Page MenuHomePhabricator

Problem with 0x200B ZERO WIDTH SPACE in page titles
Open, LowPublic

Description

Originally from: http://sourceforge.net/p/pywikipediabot/bugs/1295/
Reported by: ganz-ru
Created on: 2011-02-15 20:40:15
Subject: Problem with Tibetan script
Original description:
Here is hard edit war: http://en.wikipedia.org/w/index.php?title=Podolsk&action=history . Bots with the old python version add incorrect tibetan interwiki.
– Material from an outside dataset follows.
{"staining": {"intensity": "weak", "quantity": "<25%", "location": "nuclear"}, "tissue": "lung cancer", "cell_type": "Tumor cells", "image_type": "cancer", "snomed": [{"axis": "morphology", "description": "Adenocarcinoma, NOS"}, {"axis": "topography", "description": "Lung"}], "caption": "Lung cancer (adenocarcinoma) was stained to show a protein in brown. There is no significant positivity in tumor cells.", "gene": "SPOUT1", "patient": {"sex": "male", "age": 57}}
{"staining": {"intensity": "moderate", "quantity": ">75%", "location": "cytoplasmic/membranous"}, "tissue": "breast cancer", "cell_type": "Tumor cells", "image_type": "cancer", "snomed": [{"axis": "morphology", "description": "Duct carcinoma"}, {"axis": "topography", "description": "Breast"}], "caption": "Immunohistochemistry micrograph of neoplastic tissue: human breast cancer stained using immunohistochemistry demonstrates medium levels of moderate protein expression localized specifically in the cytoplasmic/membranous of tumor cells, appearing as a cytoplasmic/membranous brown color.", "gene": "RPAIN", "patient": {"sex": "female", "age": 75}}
And bot with version 2.7.1 do it correctly.


Version: unspecified
Severity: normal
See Also:
https://sourceforge.net/p/pywikipediabot/bugs/1295
https://bugzilla.wikimedia.org/show_bug.cgi?id=27446

Details

Reference
bz55246

Event Timeline

bzimport raised the priority of this task from to Low.Nov 22 2014, 2:29 AM
bzimport set Reference to bz55246.
bzimport added a subscriber: Unknown Object (????).

My crystal ball suggests:
\* Wikitanvirbot is running from the toolserver, which has a patched 2.7.1 without unicode bug
\* TXiKiBoT is running an old version of pywikipediabot \(there is no python version in the edit summary\) on python 2.6.5+

Conclusion: TXiKiBot should be blocked until its owner fixes his/hers setup.

Same problem have many other bots: my bot, LucienBOT, VolkovBot. All of them have versions newer than 2.6.5.

I'sorry. All of them have versions older than 2.6.5.

I see, indeed.

Could you post the output of

import query
print query.json.\_\_file\_\_

for your bot? I cannot reproduce the bug, so I suspect it might be due to a buggy json package. I'll do some package sniffing to check this further.

If I did it right output is 4 files:
\_\_init\_\_.pyc
decoder.pyc
encoder.pyc
scanner.pyc

Are you needing them?
I'm sorry, I'm not the python programmer.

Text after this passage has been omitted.